Though American by birth, Lynne Davis’ career has been steeped in French music, culture, and style. Her career was launched by taking First Prize at the 1975 St. Albans International Organ Competition in England – the eighth organist to receive that honor since the competition’s founding in 1962. Now a leading international concert artist and master teacher, she has performed in nearly every cathedral in France, numerous major cities throughout Europe, and from coast to coast in the United States. Her activities have included being a featured performer and lecturer at two national conventions of the American Guild of Organists, a member of Chartres, Dallas, St. Albans, Taraverdiev (Russia), and Montréal international organ competition juries, and giving master classes and lectures about French organ literature and its history.

From the late 1970’s until 2006, Lynne Davis made France her home, having married Frenchman and Chartres International Organ Competition founder Pierre Firmin-Didot. The couple played a major role in the French organ music scene, initiating among other things the famous 1992 exhibition and recording of “Les Orgues de Paris”. Her unique living and vast working experience as well as her lineage of study in France makes her an authority in all French organ repertoire and many other European composers.

She holds the “Certificat d’Aptitude de Professeur d’Orgue” awarded by the Republic of France. A highly regarded teacher, she served as organ professor at the Conservatory of Music in Clamart, near Paris from 1990-2006 and from 1997 to 2006 at the French National Regional Conservatory in Caen in Normandy. In 2006 she returned to the United States and that summer was appointed Associate Professor of Organ, holding the Robert L. Town Distinguished Professor of Organ chair at the Wichita State University School of Music in Kansas. In addition to heading the organ program, she is producer and artistic director of the Rie Bloomfield Organ Series, “Distinguished Guest Artists”, and the “Wednesdays in Wiedemann” series she created in 2007 (for which she performs monthly half-hour organ recitals) which are videotaped for YouTube.

Lynne Davis’s recordings include discs, radio broadcasts and live performances, including those on the famed organ at Chartres Cathedral. Her disc, “Musique pour Cathédrales”, released on the Quantum label, won the coveted 5 Diapasons award in France. Other Chartres recordings by Ms. Davis’ include Jehan ALAIN et Maurice DURUFLE and a varied program of Raison, Bach, Vierne, Roger-Ducasse and Litaize. “Lynne Davis en Concert” was made on the world-renowned Cavaillé-Coll organ at the church of St.
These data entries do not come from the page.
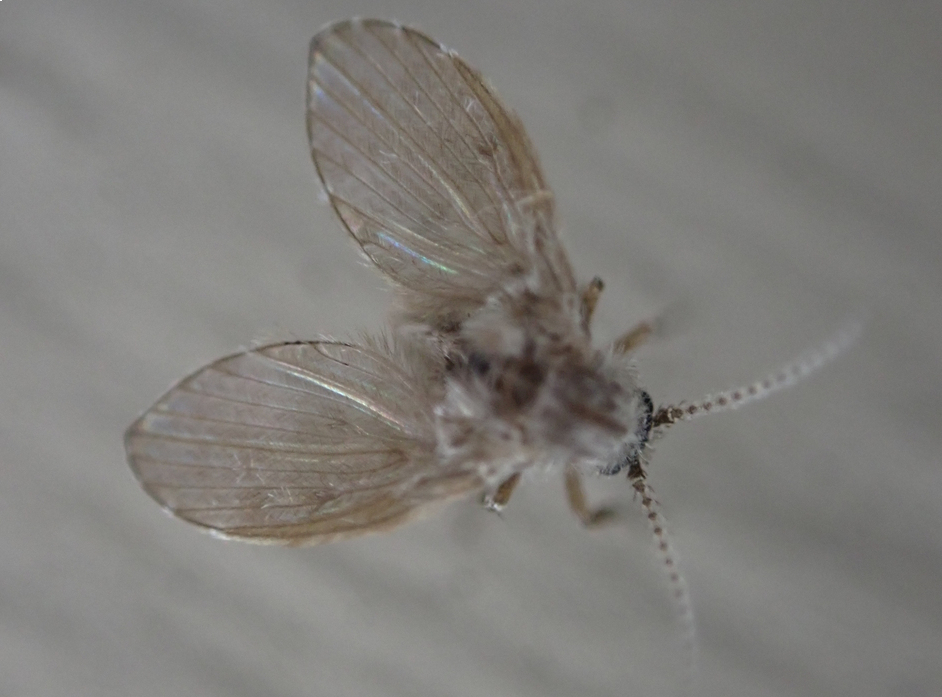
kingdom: Animalia
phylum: Arthropoda
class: Insecta
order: Diptera
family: Psychodidae
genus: Clogmia
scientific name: Clogmia albipunctatus
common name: White-spotted moth fly
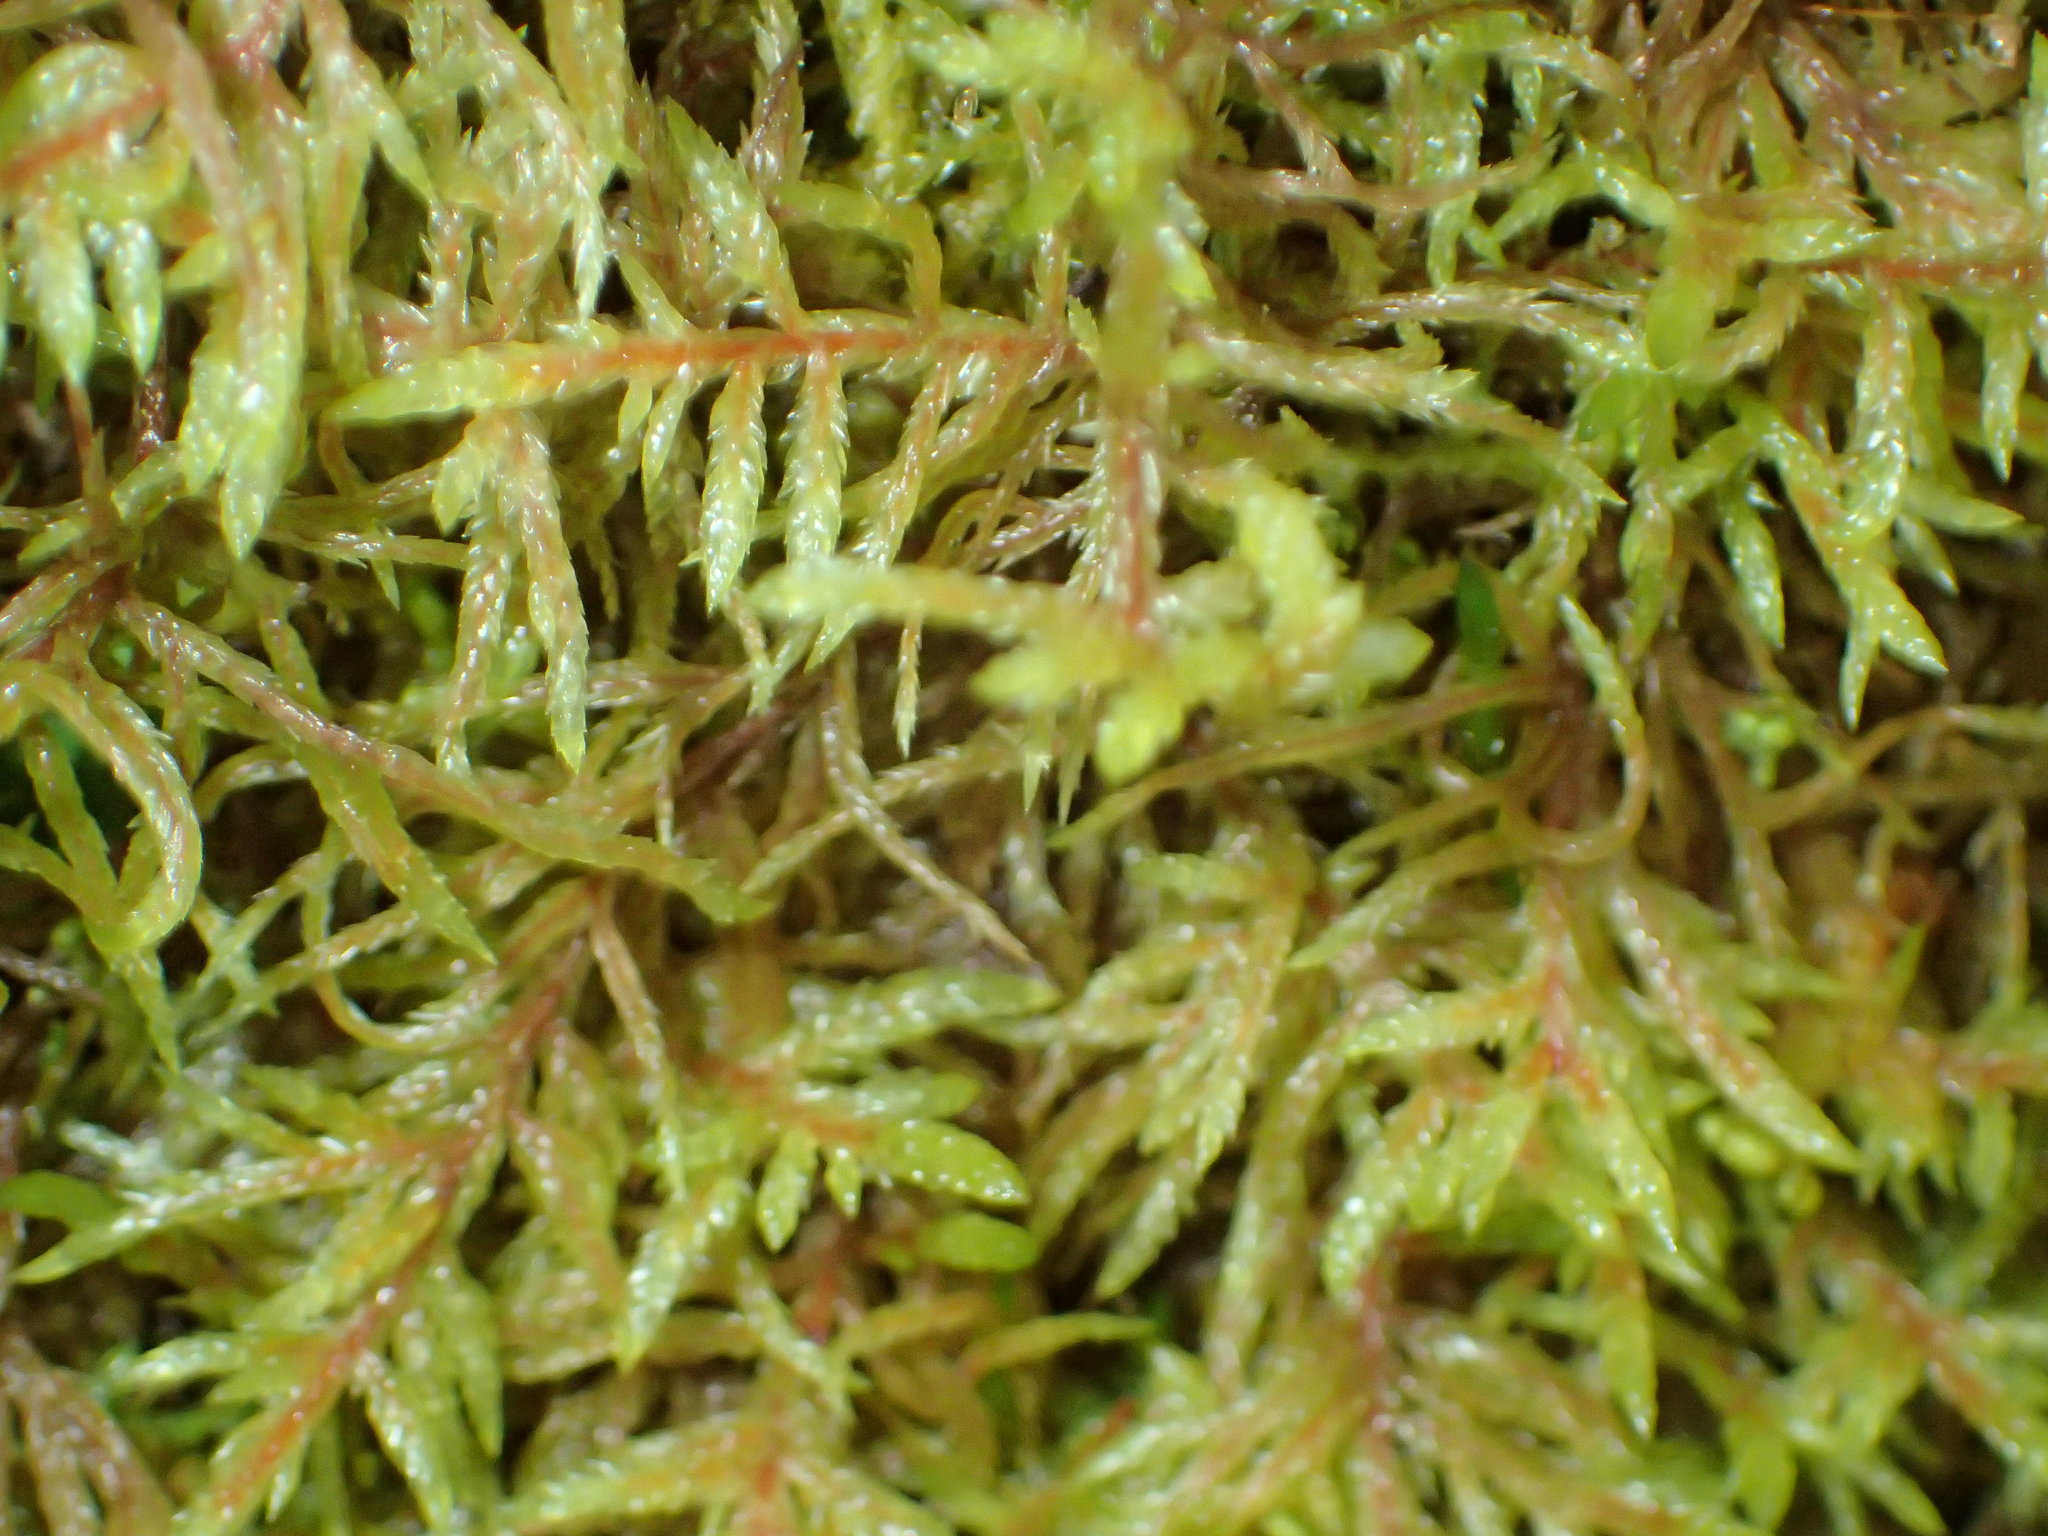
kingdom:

Etienne in Caen in Normandy. Her most recent CD, is “Lynne Davis at the Marcussen organ in Wiedemann Hall” at Wichita State University was released in 2010. All of her recitals at Wichita State University since 2006 have been recorded “live” and are archived there.

Ms. Davis graduated with honors in organ performance from the University of Michigan where she studied with Robert Clark. Shortly thereafter, she moved to France and for eight years she studied with Marie-Claire Alain. While there she also studied with Jean Langlais, Maurice and Marie-Madeleine Duruflé, André Fleury, Gaston Litaize, and Edouard Souberbielle and partook in classes with numerous other great European master organists.

In 2011, Lynne Davis received the Excellence in Creativity Award from Wichita State University. Following the immense success of the American Alain Festival which she organized at Wichita State University to celebrate the 100th anniversary of the birth of Jehan Alain, she was awarded as a French citizen the prestigious distinction of Chevalier de l’Ordre des Arts et des Lettres from the French Ministry of Culture and Communication in 2012. In 2013, she received the medal of the city of Wichita from Mayor Carl Brewer and in 2016, the Burton Pell award from the Wichita Arts Council.